Bu ülkelerden biri de Türkiye. Bu virüsle “savaş” için 100 milyar liralık bir paket açıklandı. “Peki, bu pakette biz işçiler için neler var, ne gibi destekler alabileceğiz?” diye beklerken sonuç çok da şaşırtıcı olmadı. Pakette sadece patronlara yönelik ekonomik destek maddeleri yer alıyor. Benim de çalıştığım fabrikanın servisinde bu konu açıldı. Herkes bu duruma tepkili; “halktan yana, işçiden yana bir şey yok! Onu geçtik virüse engel olabilecek hiç bir şey açıklamadılar” dedi bazı arkadaşlarım. Arkadaşlarımdan biri espri yaparak, “ya öyle demeyin en düşük emekli maaşını 1500 lira yapacaklar. Bir de 65 yaş üstüne kolonya ve maske bedavaya dağıtılacak. Biz ölümsüz kahramanlar olarak çalışmaya devam edeceğiz. Patronlara onca destek işçiye gelince hak gaspları. Bunlardan biri de hatta en önemlisi de bu vesileyle esnek çalışma modelinin yaygınlaşması olacak” dedi, tepkili bir şekilde. Sermayeye kalkan olan pakette bizim payımıza düşen hak gaspları oldu yine.
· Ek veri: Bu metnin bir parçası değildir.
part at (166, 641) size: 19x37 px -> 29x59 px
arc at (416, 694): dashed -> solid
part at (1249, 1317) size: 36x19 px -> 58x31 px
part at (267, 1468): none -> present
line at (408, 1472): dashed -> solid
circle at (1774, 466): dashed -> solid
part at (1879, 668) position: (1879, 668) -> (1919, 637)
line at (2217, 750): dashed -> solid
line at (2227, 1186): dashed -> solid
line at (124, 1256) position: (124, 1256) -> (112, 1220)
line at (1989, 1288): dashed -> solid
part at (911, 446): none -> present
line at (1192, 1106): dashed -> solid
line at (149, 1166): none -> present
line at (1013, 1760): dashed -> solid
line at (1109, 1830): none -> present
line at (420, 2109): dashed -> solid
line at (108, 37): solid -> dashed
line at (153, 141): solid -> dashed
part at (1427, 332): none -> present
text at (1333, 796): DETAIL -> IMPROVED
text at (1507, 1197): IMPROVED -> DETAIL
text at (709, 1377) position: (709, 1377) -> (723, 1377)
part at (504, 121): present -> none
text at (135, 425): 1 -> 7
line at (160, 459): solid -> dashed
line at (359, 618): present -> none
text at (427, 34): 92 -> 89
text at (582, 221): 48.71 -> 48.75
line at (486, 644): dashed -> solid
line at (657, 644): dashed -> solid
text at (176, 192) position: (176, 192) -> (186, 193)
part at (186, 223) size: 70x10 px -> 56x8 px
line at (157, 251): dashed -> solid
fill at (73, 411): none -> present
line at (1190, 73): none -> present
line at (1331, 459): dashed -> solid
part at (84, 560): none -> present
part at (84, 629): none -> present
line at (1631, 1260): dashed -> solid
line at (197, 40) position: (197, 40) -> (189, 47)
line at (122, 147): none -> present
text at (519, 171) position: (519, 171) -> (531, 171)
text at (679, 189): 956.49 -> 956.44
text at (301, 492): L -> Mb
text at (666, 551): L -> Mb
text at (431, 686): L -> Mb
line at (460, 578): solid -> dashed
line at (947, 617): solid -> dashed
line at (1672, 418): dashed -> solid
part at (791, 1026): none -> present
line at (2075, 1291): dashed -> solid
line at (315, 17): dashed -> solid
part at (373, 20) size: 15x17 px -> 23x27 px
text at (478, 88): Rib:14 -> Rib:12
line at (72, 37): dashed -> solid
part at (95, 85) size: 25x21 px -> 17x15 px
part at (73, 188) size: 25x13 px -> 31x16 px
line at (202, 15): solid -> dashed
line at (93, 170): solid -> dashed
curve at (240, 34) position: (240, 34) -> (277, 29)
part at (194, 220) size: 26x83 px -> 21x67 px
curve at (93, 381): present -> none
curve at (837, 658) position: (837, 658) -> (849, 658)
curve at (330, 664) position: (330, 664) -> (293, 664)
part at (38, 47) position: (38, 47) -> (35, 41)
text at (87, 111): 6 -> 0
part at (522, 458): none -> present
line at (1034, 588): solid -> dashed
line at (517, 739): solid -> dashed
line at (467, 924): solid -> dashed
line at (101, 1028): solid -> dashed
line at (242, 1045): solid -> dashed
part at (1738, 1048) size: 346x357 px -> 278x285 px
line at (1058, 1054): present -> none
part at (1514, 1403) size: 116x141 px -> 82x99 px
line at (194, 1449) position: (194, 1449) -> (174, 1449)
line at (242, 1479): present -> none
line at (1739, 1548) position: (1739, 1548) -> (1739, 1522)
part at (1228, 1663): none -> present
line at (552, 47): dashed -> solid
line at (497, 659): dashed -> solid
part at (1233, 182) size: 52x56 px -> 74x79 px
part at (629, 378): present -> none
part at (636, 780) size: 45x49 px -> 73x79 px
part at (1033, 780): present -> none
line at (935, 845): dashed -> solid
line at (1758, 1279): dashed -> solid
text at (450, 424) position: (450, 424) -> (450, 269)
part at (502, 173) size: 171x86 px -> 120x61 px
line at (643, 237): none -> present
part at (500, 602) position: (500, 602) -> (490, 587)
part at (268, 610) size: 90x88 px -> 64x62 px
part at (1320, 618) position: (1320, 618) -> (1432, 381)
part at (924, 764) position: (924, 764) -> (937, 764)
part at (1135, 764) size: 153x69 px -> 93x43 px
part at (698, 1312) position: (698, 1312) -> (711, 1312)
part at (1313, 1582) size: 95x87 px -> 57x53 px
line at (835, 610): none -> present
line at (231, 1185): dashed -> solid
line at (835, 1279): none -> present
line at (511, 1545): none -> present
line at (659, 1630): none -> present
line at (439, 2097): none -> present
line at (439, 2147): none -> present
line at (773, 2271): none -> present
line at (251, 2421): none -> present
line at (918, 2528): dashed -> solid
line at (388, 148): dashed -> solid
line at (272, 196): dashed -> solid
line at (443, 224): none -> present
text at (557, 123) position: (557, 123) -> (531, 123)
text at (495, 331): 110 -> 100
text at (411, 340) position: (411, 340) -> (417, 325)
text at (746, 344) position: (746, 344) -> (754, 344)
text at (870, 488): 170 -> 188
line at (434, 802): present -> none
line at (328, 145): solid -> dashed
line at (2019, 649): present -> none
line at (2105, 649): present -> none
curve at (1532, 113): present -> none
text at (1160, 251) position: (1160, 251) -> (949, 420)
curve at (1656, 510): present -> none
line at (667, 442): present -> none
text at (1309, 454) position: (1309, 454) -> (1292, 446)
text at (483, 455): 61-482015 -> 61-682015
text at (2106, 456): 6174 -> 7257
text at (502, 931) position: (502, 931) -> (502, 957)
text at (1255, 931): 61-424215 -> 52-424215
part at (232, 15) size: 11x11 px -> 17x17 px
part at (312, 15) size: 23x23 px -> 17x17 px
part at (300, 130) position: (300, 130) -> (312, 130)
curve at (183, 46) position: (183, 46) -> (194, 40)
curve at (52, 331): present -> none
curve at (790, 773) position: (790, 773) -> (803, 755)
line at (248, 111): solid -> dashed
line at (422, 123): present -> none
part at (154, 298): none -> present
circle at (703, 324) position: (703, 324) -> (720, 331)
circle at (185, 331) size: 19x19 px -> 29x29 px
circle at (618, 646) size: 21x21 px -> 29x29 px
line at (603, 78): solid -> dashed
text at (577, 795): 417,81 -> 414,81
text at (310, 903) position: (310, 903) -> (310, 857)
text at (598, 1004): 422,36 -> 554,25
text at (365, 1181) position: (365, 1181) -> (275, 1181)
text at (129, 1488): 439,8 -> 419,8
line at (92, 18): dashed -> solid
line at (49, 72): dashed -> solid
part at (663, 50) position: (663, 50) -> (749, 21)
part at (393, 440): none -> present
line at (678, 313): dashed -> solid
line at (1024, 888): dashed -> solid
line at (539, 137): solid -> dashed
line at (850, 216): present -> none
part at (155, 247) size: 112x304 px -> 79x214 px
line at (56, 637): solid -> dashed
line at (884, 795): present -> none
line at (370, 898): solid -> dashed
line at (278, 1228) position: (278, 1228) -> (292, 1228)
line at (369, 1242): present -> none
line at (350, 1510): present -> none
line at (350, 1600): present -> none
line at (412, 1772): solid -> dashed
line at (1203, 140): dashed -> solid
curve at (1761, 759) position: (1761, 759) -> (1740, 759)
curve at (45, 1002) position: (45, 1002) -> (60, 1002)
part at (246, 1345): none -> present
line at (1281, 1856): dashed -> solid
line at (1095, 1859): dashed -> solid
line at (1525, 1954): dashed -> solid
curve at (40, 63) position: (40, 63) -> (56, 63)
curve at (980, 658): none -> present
Evet, biz işçilere televizyonlardan sürekli bombardıman yapılıyor, bizi korkutmaya çalışıyorlar. Ses çıkarmama ve evlere kapanma çağrısı yapılıyor bize. Virüs bahanesiyle hak gasplarını hayata geçirmeye, meşrulaştırmaya çalışıyorlar. Bu virüsü bahane ederek biz işçilerin haklarını tırpanlanmaya devam edecekler. Tabi ki önlemlerimizi alacağız fakat meydanı da boş bırakmamak gerek. Çözüm işçi sınıfının örgütlü mücadelesindedir. Ancak örgütlü olursak bu tarz virüsleri de hak gasplarını da yenebiliriz.